Only the lines from the line containing "(plot_on_all_layers_selection 0x0000000_00000000)" to the end of the entries, both included, belong in your answer, and each must match exactly.
======== RECORD EXTRACTS ========
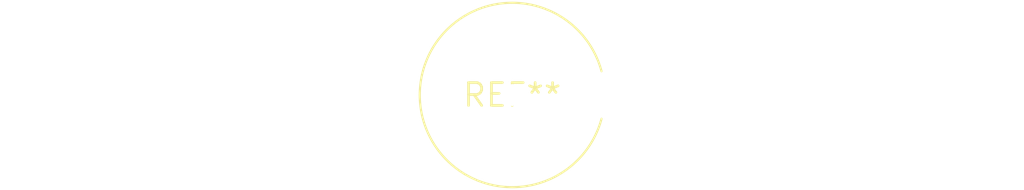
<source format=kicad_pcb>
(kicad_pcb (version 20240108) (generator pcbnew)

  (general
    (thickness 1.6)
  )

  (paper "A4")
  (layers
    (0 "F.Cu" signal)
    (31 "B.Cu" signal)
    (32 "B.Adhes" user "B.Adhesive")
    (33 "F.Adhes" user "F.Adhesive")
    (34 "B.Paste" user)
    (35 "F.Paste" user)
    (36 "B.SilkS" user "B.Silkscreen")
    (37 "F.SilkS" user "F.Silkscreen")
    (38 "B.Mask" user)
    (39 "F.Mask" user)
    (40 "Dwgs.User" user "User.Drawings")
    (41 "Cmts.User" user "User.Comments")
    (42 "Eco1.User" user "User.Eco1")
    (43 "Eco2.User" user "User.Eco2")
    (44 "Edge.Cuts" user)
    (45 "Margin" user)
    (46 "B.CrtYd" user "B.Courtyard")
    (47 "F.CrtYd" user "F.Courtyard")
    (48 "B.Fab" user)
    (49 "F.Fab" user)
    (50 "User.1" user)
    (51 "User.2" user)
    (52 "User.3" user)
    (53 "User.4" user)
    (54 "User.5" user)
    (55 "User.6" user)
    (56 "User.7" user)
    (57 "User.8" user)
    (58 "User.9" user)
  )

  (setup
    (pad_to_mask_clearance 0)
    (pcbplotparams
      (layerselection 0x00010fc_ffffffff)
      (plot_on_all_layers_selection 0x0000000_00000000)
      (disableapertmacros false)
      (usegerberextensions false)
      (usegerberattributes false)
      (usegerberadvancedattributes false)
      (creategerberjobfile false)
      (dashed_line_dash_ratio 12.000000)
      (dashed_line_gap_ratio 3.000000)
      (svgprecision 4)
      (plotframeref false)
      (viasonmask false)
      (mode 1)
      (useauxorigin false)
      (hpglpennumber 1)
      (hpglpenspeed 20)
      (hpglpendiameter 15.000000)
      (dxfpolygonmode false)
      (dxfimperialunits false)
      (dxfusepcbnewfont false)
      (psnegative false)
      (psa4output false)
      (plotreference false)
      (plotvalue false)
      (plotinvisibletext false)
      (sketchpadsonfab false)
      (subtractmaskfromsilk false)
      (outputformat 1)
      (mirror false)
      (drillshape 1)
      (scaleselection 1)
      (outputdirectory "")
    )
  )

  (net 0 "")

  (footprint "L_Axial_L26.0mm_D10.0mm_P5.08mm_Vertical_Fastron_77A" (layer "F.Cu") (at 0 0))

)

</source>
========
# EXPECTED ANSWER
      (plot_on_all_layers_selection 0x0000000_00000000)
      (disableapertmacros false)
      (usegerberextensions false)
      (usegerberattributes false)
      (usegerberadvancedattributes false)
      (creategerberjobfile false)
      (dashed_line_dash_ratio 12.000000)
      (dashed_line_gap_ratio 3.000000)
      (svgprecision 4)
      (plotframeref false)
      (viasonmask false)
      (mode 1)
      (useauxorigin false)
      (hpglpennumber 1)
      (hpglpenspeed 20)
      (hpglpendiameter 15.000000)
      (dxfpolygonmode false)
      (dxfimperialunits false)
      (dxfusepcbnewfont false)
      (psnegative false)
      (psa4output false)
      (plotreference false)
      (plotvalue false)
      (plotinvisibletext false)
      (sketchpadsonfab false)
      (subtractmaskfromsilk false)
      (outputformat 1)
      (mirror false)
      (drillshape 1)
      (scaleselection 1)
      (outputdirectory "")
    )
  )

  (net 0 "")

  (footprint "L_Axial_L26.0mm_D10.0mm_P5.08mm_Vertical_Fastron_77A" (layer "F.Cu") (at 0 0))

)

</source>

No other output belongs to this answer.